[REQUIREMENT]:
Although the listing below holds pictures, reproduce only its lines from the one containing "插件试用版本及正式版授权购买（自动提供免费测试版" through the last, exactly and without them.

[RECORDS FOR THIS TASK]:

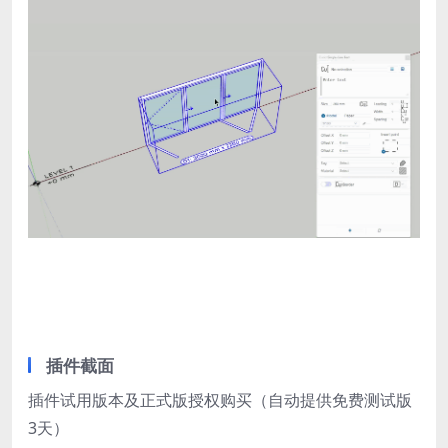
插件截面
插件试用版本及正式版授权购买（自动提供免费测试版
3天）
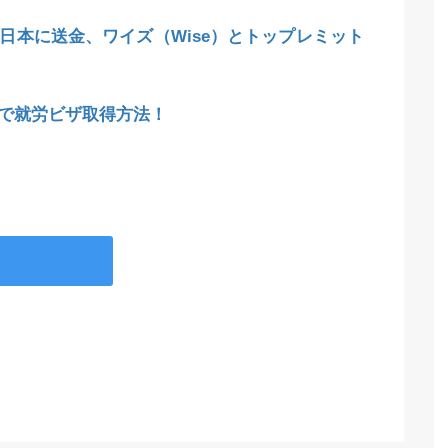
日本に送金、ワイズ（Wise）とトップレミット
で就労ビザ取得方法！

[RESULT]:
插件试用版本及正式版授权购买（自动提供免费测试版
3天）
日本に送金、ワイズ（Wise）とトップレミット
で就労ビザ取得方法！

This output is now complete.